Liverpool busca a Eduardo Camavinga como mediocentro clave
Liverpool ya no puede disimular el problema. Le falta un mediocentro de contención. Lo necesitaba la temporada pasada, lo necesitaba en verano y, contra Newcastle United, la carencia quedó desnuda.
Dos goles encajados con el mismo patrón: un centro del campo partido, incapaz de frenar la transición rival. En el primero, hablar de “medio campo” es casi un elogio. No había estructura, no había presión, no había nadie a menos de 25 metros del balón para impedir la contra. Un agujero rojo en el corazón del equipo.
En ese contexto, la decisión de desprenderse de Curtis Jones —su segundo centrocampista más productivo— y no traer un sustituto parece temeraria. De momento, no está saliendo bien. Y el mercado se va agotando.
Ahí aparece un nombre que en Anfield conocen desde hace años: Eduardo Camavinga.
Un mediocentro raro, casi único
Camavinga no es un capricho de última hora. Liverpool lo ha seguido durante mucho tiempo y los datos lo respaldan con fuerza. Su perfil encaja exactamente con lo que el equipo necesita: un mediocentro que piense primero en defender, pero que no rompa la circulación de balón de un equipo que quiere dominar.
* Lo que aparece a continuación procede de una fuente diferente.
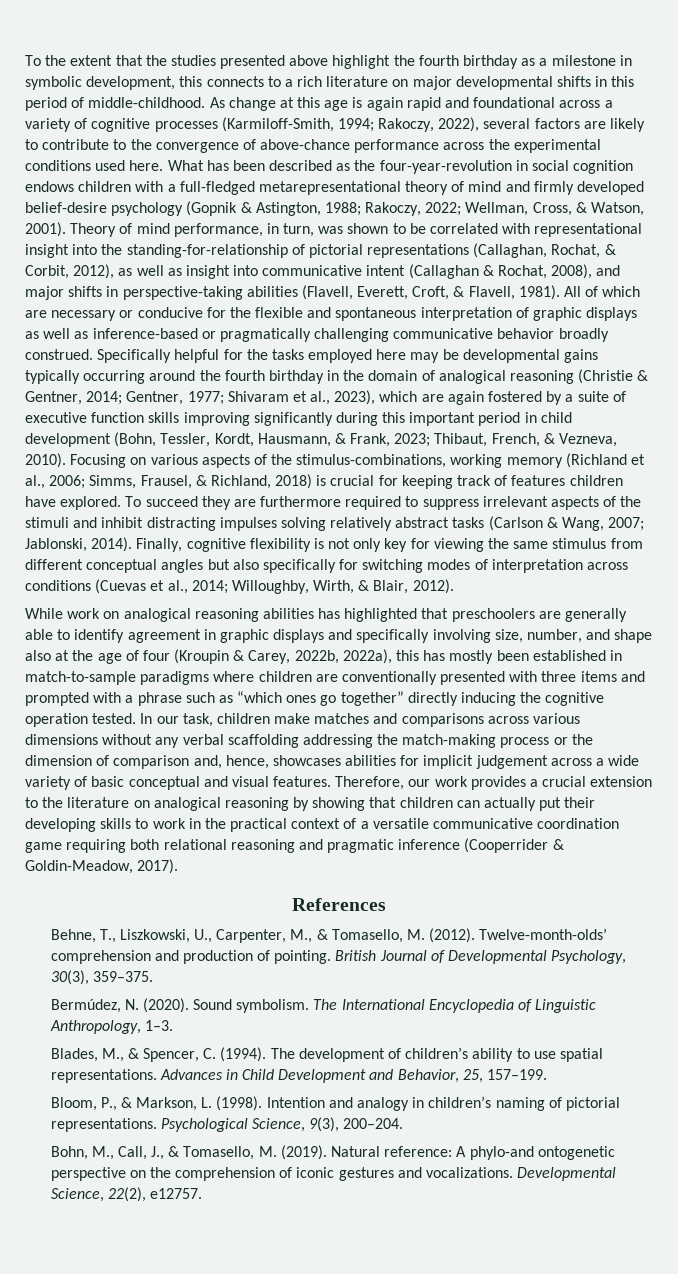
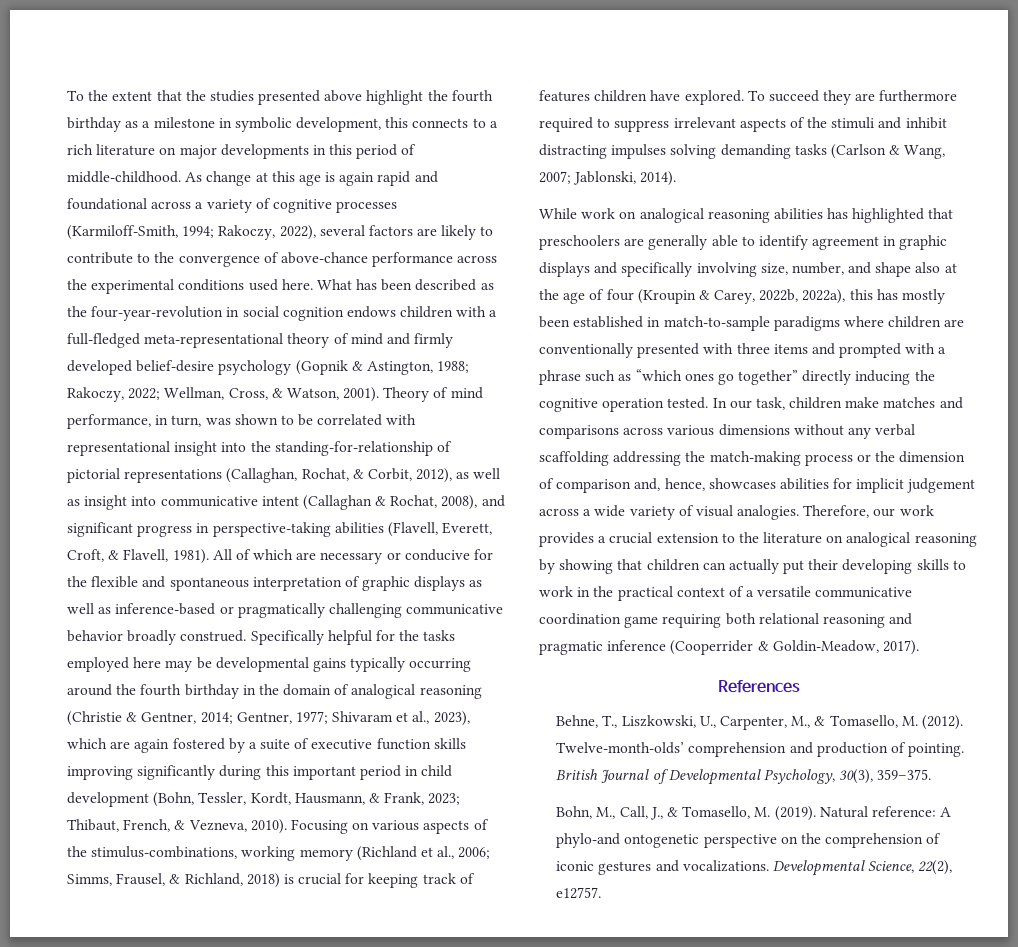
[455,76,592,90] developmental shifts -> [220,144,309,159] developments
[258,181,401,195] metarepresentational -> [144,333,284,348] meta-representational
[25,286,103,300] major shifts -> [67,522,193,537] significant progress
[330,517,450,531] relatively abstract -> [720,144,791,159] demanding
[136,538,643,552] [25,559,629,573] [25,579,454,594] Finally, cognitive flexibility is not only key for viewing the same stimulus from different conceptual angles but also specifically for switching modes of interpretation across conditions (Cuevas et al., 2014; Willoughby, Wirth, & Blair, 2012). -> (677, 178) none
[91,776,332,790] basic conceptual and visual features. -> [695,505,800,520] visual analogies.
[50,998,597,1013] [49,1020,173,1034] [50,1047,603,1062] [50,1069,548,1083] [50,1096,620,1111] [50,1117,404,1132] // Bermúdez, N. (2020). Sound symbolism. The International Encyclopedia of Linguistic Anthropology, 1–3. // Blades, M., & Spencer, C. (1994). The development of children’s ability to use spatial representations. Advances in Child Development and Behavior, 25, 157–199. // Bloom, P., & Markson, L. (1998). Intention and analogy in children’s naming of pictorial representations. Psychological Science, 9(3), 200–204. -> (932, 774) none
Los modelos de rendimiento lo sitúan como el segundo mejor mediocentro defensivo de las cinco grandes ligas si se mira el impacto por 90 minutos. Entre los equipos que mandan con la posesión, su rendimiento lo coloca directamente en el primer escalón.
El problema —y la oportunidad— está en el contexto de Real Madrid. Camavinga compite por el mismo rol que Aurelien Tchouameni, uno de los pocos jugadores que pueden discutirle el trono de mejor mediocentro defensivo del mundo. Cuando Tchouameni está disponible, suele partir como titular. Eso empuja a Camavinga a una lucha constante por minutos.
Para Liverpool, eso abre una puerta. Real Madrid es un club vendedor cuando la oferta es adecuada. La gran incógnita no es el club, es el futbolista: ¿está dispuesto a dejar un gigante europeo donde pelea por un sitio, pero compite cada año por todos los títulos? Ahí es donde Liverpool tendría que apretar hasta el final de la ventana.
Datos que explican por qué es el elegido
Camavinga no destaca solo por sensaciones. Las cifras lo colocan en un territorio muy exclusivo. En las cinco grandes ligas hay únicamente cuatro centrocampistas que se sitúan al mismo tiempo en el top 10% de pases completados y en el top 10% de acciones defensivas. Camavinga está en ese grupo. Los otros tres nombres son Tchouameni, Moisés Caicedo y Manuel Locatelli.
No es casualidad. Habla de un perfil muy concreto: futbolistas capaces de sostener la posesión con precisión y, a la vez, de asumir una carga defensiva enorme. Justo lo que le falta a Liverpool desde hace demasiado tiempo.
Si se mira la cuota de impacto defensivo dentro de equipos que tienen mucho balón, Camavinga vuelve a sobresalir. Acepta una carga de trabajo altísima, vive cómodo en un bloque que pasa muchos minutos instalado en campo rival y, aun así, multiplica su valor sin necesidad de lucirse con goles o asistencias.
En resumen: casi no juega de manera continua, pero ya pertenece al grupo de élite en su posición. Y solo se puede plantear su salida porque comparte vestuario con otro mediocentro de ese mismo nivel en el mismo rol.
El riesgo de no ir a por él
Liverpool puede buscar alternativas más baratas o más accesibles. Pero ninguna ofrece un techo tan alto ni una combinación tan clara de control de juego y agresividad defensiva. El margen de error en esta posición ya se ha agotado. La temporada pasada fue un aviso; esta, con más partidos de alto ritmo y rivales mejor armados, puede convertirse en castigo.
El equipo de Anfield necesita a alguien que cierre espacios, que lea las transiciones, que proteja a la defensa y que, al mismo tiempo, no ralentice el juego de posición. Camavinga cumple con todos esos requisitos y añade algo más: experiencia en partidos grandes a pesar de su edad.
Si está dispuesto a escuchar, Liverpool tiene la obligación de intentarlo todo. No se trata solo de reforzar una zona débil. Se trata de cambiar el eje del equipo.
Para los reds, no hay una opción mejor en el mercado. La pregunta ya no es si Camavinga encaja. La pregunta es si se atreven a ir con todo por él antes de que la ventana se cierre.